With the increasing popularity of XML for data representations, there is a lot of interest in keyword query on XML. Many algorithms have been proposed for XML keyword queries. But the existing approaches fall short in their abilities to analyze the logical relationship between keywords of spatiotemporal data. To overcome this limitation, in this chapter, the authors first propose the concept of query time series (QTS) according to the data revision degree. For the logical relationship of keywords in QTS, the authors study the intra-coupling logic relationship and the inter-coupling logic relationship separately. Then a calculation method of keyword similarity is proposed and the best parameter in the method is found through experiment. Finally, the authors compare this method with others. Experimental results show that this method is superior to previous approaches.
Top1 Introduction
The Extensible Markup Language (XML) has evolved to be a paradigm for data exchange over the network since its foundation in 1998 (An et al., 2005). XML is perceived as an adaptable hierarchical model that is appropriate to communicate a large amount of data without a rigid structure (Ahuja & Gadicha, 2014). Hence, the ability to acquire knowledge from XML documents for decision support is certainly optimistic and it has been dominant format used on the web (Ahuja & Gadicha, 2014). Besides, XML’s self-describing property enables XML to represent data without losing its semantics information (Chang & Chen, 2012).
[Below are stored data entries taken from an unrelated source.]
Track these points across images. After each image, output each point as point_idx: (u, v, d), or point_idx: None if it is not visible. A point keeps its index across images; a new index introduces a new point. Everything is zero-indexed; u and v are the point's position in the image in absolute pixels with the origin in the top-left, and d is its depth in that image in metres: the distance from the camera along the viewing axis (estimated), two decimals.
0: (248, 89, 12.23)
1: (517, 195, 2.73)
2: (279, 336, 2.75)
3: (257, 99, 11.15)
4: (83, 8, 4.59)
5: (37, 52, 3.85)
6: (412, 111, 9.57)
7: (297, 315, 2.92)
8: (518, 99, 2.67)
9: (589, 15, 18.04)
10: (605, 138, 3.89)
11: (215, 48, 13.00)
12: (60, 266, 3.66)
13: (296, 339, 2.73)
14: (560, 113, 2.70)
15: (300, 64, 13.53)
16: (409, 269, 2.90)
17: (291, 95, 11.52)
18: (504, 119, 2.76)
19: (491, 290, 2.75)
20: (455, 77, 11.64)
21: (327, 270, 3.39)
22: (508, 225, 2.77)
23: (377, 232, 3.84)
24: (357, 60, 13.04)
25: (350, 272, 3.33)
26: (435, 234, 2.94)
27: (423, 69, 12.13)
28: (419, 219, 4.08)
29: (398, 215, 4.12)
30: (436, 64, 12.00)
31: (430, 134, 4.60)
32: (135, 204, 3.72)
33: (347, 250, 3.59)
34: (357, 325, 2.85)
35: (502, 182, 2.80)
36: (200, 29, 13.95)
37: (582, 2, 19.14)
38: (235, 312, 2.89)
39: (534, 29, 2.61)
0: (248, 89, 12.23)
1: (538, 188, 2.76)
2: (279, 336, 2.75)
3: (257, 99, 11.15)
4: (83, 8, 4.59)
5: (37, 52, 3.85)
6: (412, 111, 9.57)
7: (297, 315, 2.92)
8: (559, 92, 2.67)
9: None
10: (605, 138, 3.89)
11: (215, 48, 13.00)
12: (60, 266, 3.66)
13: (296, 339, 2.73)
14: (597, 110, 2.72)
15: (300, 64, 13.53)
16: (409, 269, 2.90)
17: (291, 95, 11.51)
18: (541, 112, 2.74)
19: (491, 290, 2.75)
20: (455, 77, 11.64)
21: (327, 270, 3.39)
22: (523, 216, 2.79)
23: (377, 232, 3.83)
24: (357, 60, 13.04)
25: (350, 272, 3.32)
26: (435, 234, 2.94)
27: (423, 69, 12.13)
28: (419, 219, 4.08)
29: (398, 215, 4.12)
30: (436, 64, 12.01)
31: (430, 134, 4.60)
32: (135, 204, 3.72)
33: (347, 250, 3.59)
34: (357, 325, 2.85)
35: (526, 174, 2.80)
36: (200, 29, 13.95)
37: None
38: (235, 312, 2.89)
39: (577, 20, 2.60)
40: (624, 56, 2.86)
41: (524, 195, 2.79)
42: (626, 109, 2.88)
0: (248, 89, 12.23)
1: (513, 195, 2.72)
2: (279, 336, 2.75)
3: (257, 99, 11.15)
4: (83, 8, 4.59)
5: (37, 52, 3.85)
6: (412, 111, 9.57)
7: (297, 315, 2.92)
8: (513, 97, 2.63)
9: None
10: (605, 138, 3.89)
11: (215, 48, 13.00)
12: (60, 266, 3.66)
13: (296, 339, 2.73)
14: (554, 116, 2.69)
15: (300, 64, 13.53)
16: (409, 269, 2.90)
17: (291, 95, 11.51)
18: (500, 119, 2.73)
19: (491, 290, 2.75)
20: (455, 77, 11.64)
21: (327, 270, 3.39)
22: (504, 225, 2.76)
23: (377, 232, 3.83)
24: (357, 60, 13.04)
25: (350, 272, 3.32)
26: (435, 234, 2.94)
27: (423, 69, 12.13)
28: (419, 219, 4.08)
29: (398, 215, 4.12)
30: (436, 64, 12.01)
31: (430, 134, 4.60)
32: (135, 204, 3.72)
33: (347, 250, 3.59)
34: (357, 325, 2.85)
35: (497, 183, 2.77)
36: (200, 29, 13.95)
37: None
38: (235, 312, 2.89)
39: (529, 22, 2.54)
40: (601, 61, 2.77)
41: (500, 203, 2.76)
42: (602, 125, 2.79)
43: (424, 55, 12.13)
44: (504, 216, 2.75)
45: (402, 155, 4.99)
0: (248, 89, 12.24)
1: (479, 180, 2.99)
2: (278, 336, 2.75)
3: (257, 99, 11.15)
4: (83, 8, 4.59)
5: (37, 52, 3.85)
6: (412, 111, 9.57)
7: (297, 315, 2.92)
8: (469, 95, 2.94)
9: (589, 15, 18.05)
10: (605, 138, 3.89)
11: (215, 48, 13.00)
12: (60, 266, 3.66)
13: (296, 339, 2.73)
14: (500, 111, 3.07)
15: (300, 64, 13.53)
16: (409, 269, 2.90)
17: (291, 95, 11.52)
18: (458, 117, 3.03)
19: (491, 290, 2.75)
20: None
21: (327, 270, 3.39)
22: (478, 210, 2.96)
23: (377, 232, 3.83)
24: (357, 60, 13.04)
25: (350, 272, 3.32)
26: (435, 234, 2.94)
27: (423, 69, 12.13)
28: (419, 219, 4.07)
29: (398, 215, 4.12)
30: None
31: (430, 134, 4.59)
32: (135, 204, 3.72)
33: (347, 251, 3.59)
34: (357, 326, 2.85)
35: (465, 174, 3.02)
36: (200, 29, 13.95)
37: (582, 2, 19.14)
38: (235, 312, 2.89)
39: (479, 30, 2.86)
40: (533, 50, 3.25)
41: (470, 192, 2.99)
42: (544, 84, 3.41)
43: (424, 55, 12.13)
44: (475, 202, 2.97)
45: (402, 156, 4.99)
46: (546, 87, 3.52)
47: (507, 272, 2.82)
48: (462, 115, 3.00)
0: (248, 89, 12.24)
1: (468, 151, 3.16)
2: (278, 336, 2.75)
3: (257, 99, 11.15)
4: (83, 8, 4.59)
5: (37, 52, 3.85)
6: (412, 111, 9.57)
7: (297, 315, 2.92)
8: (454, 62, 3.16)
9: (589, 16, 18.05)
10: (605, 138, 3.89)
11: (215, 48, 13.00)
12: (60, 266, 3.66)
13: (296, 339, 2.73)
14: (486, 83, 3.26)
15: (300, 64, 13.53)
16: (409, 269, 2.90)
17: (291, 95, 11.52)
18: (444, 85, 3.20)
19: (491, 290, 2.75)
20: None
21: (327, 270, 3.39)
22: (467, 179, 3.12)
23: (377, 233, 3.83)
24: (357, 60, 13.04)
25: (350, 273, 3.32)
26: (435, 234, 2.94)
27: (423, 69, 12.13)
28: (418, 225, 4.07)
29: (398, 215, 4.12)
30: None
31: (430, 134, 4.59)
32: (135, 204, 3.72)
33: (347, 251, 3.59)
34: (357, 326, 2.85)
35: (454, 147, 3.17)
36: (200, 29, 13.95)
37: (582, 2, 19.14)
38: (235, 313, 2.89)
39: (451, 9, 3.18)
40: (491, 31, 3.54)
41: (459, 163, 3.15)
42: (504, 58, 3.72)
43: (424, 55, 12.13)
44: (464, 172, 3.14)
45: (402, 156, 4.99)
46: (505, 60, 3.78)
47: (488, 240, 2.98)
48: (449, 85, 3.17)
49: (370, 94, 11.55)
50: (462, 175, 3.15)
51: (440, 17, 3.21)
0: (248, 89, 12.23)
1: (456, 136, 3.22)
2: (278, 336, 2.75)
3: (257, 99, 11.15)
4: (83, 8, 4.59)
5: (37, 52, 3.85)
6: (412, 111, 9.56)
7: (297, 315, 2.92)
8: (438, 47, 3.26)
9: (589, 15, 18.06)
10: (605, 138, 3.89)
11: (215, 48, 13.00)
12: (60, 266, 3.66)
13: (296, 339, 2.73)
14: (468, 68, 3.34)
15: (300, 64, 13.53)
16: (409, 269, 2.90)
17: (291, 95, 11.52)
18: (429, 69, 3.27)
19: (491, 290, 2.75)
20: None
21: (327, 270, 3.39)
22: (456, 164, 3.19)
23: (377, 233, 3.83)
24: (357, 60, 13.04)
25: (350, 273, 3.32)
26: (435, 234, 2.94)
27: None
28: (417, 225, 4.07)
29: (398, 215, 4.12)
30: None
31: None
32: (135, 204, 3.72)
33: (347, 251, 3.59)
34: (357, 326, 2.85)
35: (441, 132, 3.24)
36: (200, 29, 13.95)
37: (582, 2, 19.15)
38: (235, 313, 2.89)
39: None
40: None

Keyword query on XML document has received wide attention. The query semantics and algorithms of keyword queries on XML documents have been extensively studied in the literature (Bhalotia et al., 2002; Chang & Chen, 2012; Cost & Salzberg, 1993; Deerwester et al., 1990; Guo et al., 2003; Hristidis et al., 2006; Hristidis & Papakonstantinou, 2002; Hu & Hammad, 2005; Kong et al., 2009; Li et al., 2007; Li et al., 2009; Li et al., 2012; Li et al., 2004; Wang & Aggarwal, 2010; Chen et al., 2009; Tian et al., 2011). The keyword search semantics on XML documents are mainly focused on the Lowest common ancestor (LCA) based semantics, including the LCA semantics and its variants (Cost & Salzberg, 1993; Hristidis et al., 2006; Hristidis & Papakonstantinou, 2002; Li et al., 2009; Li et al., 2012; Li et al., 2004) to improve the search quality. In (Xu & Papakonstantinou, 2005), Xu and Papakonstantinou propose the SLCA semantics for keyword query processing on XML documents, and therefore two algorithms are presented. Guo et al. (Guo et al., 2003) introduce an ELCA (Exclusive lowest common ancestor) semantics to the keyword queries on XML documents, and an efficient algorithm named Indexed Stack for keyword queries on XML documents with the ELCA semantics is presented in (Xu & Papakonstantinou, 2008). The Valuable Lowest Common Ancestor (VLCA) semantics is proposed by (Li et al., 2007) to answer keyword queries effectively, which not only improves the accuracy of LCAs by eliminating redundant LCAs that should not contribute to the answer but also retrieves the false negatives filtered out wrongly by SLCA. Sun et al. (Sun et al., 2007) propose a Multiway SLCA (MSLCA) semantics to support the keyword search both in AND and OR Boolean operators, and two algorithms named basic multiway-SLCA (BMS) and incremental multiway-SLCA (IMS) are presented. Literature (Li & M, 2018) proposes a structure-based approach to keyword querying for XML data, which combines the structure query language into the keyword query over XML to get more meaningful and comprehensive results. Literature (Hu & Hammad, 2005) uses indexes to improve the performance of the query engines for XML data.